Reasoning (conversations)

The reasoning model handles actual conversations with you. By default, Axon routes this through LiteLLM, which supports Claude, OpenAI, or local models via Ollama. You can set the default with an environment variable:

DEFAULT_MODEL=ollama/qwen2.5:14b

Or configure it per-advisor in their persona YAML:

models:
  reasoning: ollama/qwen2.5:14b
  navigator: ollama/llama3:8b

Supported models

Axon works with any model in the Ollama library. Some good starting points:

llama3:8b — Fast, capable general-purpose model. Good for memory operations.
qwen2.5:14b — Strong reasoning model that runs well on consumer GPUs.
mistral — Efficient for instruction following.
codellama — Specialized for code tasks.

The Ollama container pulls models on demand. If you reference a model that isn't downloaded yet, Ollama handles the download automatically.

Configuration

Axon connects to Ollama via the OLLAMA_BASE_URL environment variable, which defaults to http://ollama:11434 in the Docker Compose setup.

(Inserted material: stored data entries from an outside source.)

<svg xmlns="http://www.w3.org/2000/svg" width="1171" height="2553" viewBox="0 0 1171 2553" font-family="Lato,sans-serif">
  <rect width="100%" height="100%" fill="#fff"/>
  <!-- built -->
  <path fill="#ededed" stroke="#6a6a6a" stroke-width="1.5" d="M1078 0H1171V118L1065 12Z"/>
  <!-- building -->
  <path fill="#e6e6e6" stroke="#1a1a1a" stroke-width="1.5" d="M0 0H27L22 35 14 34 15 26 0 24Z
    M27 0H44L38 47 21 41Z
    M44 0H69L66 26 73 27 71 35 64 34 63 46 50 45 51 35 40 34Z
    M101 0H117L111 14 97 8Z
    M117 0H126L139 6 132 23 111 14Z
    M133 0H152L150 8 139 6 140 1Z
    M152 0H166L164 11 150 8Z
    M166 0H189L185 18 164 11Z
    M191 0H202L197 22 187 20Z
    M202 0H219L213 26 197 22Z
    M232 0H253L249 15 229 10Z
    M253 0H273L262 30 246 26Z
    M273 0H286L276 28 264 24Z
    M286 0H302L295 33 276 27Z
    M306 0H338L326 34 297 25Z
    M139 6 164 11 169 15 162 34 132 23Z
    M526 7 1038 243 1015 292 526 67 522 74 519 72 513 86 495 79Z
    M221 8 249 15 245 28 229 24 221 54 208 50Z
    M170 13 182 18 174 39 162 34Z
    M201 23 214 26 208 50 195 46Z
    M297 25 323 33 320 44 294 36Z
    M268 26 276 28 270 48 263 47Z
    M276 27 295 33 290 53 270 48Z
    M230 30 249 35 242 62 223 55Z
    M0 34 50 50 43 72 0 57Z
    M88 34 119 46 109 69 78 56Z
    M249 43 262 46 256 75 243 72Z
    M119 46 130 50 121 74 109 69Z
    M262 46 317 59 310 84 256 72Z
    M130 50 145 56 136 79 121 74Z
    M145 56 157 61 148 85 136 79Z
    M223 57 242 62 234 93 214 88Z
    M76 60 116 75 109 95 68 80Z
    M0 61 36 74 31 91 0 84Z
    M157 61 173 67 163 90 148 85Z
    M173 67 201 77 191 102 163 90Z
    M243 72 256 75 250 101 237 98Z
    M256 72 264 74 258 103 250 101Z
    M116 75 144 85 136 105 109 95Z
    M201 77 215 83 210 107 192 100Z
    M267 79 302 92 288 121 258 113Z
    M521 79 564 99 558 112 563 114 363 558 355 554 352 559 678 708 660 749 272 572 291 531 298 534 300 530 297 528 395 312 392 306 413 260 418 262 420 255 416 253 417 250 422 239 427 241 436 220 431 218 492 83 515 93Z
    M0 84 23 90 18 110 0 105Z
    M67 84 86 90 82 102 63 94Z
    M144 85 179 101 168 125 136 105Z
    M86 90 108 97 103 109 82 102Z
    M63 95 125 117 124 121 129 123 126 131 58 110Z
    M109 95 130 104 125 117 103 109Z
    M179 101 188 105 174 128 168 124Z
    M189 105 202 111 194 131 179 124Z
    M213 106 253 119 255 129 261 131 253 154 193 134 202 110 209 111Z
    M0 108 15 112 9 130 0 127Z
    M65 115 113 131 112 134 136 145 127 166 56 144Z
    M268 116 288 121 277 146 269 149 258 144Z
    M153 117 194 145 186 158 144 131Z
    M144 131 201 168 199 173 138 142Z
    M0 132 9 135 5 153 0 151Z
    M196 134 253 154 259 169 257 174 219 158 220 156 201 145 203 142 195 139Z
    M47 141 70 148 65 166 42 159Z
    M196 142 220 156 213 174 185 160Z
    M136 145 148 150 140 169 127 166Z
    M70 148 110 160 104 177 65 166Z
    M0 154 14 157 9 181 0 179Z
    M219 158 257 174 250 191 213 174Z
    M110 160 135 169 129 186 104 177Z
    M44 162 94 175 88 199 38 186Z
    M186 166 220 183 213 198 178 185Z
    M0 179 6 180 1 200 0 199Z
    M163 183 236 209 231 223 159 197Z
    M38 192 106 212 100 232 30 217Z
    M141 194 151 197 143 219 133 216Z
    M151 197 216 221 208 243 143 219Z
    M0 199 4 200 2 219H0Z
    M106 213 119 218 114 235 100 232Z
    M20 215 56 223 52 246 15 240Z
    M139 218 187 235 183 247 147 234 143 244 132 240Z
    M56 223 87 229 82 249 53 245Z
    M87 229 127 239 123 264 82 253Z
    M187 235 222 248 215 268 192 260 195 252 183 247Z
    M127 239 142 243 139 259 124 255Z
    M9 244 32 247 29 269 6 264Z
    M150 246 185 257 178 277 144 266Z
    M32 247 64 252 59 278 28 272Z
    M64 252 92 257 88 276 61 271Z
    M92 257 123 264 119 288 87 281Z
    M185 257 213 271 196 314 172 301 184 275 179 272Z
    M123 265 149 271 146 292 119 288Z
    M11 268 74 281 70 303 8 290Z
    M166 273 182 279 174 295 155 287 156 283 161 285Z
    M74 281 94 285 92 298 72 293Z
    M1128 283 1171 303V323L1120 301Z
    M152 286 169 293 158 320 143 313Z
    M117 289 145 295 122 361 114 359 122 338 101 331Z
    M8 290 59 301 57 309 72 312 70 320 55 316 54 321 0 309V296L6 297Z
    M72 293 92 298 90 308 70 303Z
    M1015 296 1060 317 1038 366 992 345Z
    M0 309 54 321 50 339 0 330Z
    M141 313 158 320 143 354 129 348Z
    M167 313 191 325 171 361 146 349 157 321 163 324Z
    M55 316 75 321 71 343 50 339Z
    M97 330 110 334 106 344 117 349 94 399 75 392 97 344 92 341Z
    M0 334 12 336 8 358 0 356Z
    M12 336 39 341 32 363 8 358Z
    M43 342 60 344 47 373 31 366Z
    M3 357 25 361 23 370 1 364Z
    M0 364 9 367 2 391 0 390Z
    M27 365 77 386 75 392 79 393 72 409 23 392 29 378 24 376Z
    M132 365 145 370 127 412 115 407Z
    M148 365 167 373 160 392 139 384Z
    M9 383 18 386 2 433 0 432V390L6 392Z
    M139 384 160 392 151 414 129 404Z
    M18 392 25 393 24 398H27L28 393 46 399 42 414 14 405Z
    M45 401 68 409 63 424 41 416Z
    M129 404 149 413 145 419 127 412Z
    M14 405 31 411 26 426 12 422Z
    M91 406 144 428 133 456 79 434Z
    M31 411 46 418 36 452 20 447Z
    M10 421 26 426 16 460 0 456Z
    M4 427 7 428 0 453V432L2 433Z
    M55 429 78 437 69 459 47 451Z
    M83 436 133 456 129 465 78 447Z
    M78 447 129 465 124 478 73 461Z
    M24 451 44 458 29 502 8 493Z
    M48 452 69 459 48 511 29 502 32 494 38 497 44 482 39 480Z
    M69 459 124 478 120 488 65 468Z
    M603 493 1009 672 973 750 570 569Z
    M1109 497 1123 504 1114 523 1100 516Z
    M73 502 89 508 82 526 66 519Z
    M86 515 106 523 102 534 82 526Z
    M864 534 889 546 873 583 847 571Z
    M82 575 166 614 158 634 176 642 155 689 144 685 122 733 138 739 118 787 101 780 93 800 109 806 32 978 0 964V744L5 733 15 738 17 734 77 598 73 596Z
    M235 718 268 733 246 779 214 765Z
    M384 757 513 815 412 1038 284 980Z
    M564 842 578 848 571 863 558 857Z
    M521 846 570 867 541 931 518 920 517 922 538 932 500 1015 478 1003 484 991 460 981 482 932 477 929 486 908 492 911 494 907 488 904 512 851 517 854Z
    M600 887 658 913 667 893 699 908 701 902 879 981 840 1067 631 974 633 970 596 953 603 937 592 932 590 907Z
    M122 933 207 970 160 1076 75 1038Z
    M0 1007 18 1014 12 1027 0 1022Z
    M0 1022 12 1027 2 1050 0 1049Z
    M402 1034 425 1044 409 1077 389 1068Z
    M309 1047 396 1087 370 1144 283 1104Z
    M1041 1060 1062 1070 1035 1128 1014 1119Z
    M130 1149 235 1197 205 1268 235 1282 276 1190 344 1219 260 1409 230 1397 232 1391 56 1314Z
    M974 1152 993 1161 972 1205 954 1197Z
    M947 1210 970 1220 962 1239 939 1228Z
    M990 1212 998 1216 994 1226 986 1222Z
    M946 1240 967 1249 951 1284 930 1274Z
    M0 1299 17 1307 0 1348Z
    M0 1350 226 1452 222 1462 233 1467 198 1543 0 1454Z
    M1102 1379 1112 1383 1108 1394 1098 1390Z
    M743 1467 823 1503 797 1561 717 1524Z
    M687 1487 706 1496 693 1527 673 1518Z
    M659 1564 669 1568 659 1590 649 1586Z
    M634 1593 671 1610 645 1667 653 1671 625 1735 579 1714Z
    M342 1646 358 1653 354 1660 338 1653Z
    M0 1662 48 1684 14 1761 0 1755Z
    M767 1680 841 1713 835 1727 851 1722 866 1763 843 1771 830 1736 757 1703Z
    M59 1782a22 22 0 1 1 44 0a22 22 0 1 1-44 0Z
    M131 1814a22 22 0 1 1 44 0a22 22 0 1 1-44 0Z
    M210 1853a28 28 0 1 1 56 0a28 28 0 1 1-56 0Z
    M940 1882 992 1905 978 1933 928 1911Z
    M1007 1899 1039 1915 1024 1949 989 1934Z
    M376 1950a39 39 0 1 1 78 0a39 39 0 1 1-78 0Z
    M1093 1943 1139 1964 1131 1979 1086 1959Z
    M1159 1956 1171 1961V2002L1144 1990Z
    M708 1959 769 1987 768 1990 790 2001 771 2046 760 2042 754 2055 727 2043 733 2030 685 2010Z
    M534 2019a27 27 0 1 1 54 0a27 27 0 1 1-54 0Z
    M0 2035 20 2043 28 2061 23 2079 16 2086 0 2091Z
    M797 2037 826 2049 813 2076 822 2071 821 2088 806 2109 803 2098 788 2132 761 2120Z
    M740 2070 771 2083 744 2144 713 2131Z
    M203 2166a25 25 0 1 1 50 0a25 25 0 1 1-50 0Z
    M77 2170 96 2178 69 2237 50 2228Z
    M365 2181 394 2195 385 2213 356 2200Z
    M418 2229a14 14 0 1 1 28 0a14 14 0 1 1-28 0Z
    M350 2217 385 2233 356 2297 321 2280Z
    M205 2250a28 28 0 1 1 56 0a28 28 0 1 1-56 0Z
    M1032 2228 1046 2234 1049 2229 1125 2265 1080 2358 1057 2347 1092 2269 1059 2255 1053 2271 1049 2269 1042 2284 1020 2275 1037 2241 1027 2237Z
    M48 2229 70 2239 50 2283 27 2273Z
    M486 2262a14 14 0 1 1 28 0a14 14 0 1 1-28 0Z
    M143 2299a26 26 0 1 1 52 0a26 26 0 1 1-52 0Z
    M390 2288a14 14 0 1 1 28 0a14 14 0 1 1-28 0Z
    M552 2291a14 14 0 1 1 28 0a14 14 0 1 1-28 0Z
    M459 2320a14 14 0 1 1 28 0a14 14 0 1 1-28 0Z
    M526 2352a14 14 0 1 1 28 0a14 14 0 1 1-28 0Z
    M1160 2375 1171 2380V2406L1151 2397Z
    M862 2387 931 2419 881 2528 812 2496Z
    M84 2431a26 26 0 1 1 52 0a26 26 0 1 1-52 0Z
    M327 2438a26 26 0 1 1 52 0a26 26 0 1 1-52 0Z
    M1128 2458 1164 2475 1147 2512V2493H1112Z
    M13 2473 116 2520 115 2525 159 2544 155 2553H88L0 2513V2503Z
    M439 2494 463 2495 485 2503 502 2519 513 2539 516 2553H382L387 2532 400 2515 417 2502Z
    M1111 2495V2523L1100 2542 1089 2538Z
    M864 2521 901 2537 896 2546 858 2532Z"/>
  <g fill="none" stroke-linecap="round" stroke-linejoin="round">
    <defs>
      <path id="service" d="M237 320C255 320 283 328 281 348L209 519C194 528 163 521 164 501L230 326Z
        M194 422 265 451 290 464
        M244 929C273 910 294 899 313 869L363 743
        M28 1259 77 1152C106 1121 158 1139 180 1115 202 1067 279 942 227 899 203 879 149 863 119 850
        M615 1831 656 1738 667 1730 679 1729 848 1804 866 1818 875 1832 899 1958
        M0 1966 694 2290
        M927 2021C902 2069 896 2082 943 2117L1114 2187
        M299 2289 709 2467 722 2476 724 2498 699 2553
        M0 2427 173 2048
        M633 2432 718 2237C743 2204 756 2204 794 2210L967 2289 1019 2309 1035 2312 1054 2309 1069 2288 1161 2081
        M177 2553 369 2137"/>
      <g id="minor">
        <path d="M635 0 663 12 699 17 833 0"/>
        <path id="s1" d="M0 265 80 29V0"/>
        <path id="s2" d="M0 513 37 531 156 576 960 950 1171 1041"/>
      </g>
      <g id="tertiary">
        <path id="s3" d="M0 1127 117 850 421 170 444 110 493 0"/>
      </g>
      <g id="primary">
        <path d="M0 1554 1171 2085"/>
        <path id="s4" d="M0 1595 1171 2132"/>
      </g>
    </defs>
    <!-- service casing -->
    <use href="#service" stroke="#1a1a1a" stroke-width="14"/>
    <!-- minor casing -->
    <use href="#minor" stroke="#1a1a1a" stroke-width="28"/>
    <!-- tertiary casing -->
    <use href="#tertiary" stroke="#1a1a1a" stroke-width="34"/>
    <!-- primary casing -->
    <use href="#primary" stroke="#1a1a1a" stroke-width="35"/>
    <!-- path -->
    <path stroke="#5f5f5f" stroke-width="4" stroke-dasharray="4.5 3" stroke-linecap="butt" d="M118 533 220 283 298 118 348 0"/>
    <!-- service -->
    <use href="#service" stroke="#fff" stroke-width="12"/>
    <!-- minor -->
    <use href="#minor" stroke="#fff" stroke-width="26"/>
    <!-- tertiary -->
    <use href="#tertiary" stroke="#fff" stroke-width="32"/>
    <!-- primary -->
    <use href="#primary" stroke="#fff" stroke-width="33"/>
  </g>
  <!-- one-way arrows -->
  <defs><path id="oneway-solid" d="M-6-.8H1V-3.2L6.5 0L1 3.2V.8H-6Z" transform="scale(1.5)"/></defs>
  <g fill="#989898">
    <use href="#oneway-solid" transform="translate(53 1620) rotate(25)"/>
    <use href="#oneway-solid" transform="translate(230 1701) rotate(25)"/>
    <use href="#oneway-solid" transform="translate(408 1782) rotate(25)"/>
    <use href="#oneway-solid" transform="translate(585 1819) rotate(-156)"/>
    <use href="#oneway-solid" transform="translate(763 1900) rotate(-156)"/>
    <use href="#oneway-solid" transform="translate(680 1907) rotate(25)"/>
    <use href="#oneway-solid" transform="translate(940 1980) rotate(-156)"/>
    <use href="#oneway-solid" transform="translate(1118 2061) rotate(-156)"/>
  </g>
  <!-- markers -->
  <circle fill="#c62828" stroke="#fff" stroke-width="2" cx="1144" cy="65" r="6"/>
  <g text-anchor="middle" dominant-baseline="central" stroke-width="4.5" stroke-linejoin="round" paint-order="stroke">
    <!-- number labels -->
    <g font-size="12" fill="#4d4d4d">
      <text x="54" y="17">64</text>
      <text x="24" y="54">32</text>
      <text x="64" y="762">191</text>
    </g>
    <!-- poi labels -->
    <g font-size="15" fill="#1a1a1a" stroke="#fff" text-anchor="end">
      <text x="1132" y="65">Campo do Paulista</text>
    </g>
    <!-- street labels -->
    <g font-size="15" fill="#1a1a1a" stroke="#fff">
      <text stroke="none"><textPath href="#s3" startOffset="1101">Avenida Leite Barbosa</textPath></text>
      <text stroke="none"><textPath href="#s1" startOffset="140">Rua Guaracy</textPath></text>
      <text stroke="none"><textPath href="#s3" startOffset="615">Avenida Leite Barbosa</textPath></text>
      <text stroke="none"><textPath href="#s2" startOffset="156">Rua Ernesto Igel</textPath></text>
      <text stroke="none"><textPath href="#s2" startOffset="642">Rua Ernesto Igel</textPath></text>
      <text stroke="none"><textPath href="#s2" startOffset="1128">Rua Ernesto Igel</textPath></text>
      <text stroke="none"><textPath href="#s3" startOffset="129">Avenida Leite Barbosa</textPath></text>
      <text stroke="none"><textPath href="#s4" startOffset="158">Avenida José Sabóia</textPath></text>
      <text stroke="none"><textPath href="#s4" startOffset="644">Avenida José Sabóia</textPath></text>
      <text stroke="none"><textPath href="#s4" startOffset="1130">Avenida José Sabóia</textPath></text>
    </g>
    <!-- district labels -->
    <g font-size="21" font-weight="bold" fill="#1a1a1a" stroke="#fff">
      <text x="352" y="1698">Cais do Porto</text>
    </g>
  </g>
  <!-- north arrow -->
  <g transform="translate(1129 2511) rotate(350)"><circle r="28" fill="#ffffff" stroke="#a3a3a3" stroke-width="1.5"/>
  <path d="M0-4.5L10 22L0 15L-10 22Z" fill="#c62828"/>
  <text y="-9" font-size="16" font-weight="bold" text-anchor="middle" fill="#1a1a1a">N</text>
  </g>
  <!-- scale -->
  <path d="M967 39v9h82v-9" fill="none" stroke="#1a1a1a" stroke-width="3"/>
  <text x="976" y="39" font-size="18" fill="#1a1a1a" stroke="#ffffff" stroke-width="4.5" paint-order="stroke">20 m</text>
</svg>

Key environment variables for local LLM configuration:

OLLAMA_BASE_URL=http://ollama:11434
DEFAULT_MODEL=ollama/qwen2.5:14b

Fallback behavior

If the local model is unavailable (still loading, out of memory, etc.), Axon's memory system falls back to a deterministic navigator that uses keyword-based search. Your conversations won't break — memory recall just becomes less semantically aware until the model is back.

Fully local vs. hybrid

You can run Axon in three modes:

Fully local — Both navigator and reasoning models run on Ollama. Zero external API calls.
Hybrid — Local navigator (memory) with a cloud reasoning model (Claude, GPT). Best balance of cost and capability.
Fully cloud — Both tiers use cloud APIs. Simplest setup, but requires internet and API keys.

Most users start with hybrid — local memory operations keep costs down and data private, while a cloud model handles complex reasoning. As local models improve, going fully local becomes increasingly viable.

What's next

We're continuing to optimize Axon's local LLM integration — better model management, GPU memory monitoring, and automatic model selection based on available hardware. The goal is to make self-hosted AI as turnkey as possible.

Your intelligence, running on your hardware. That's the promise.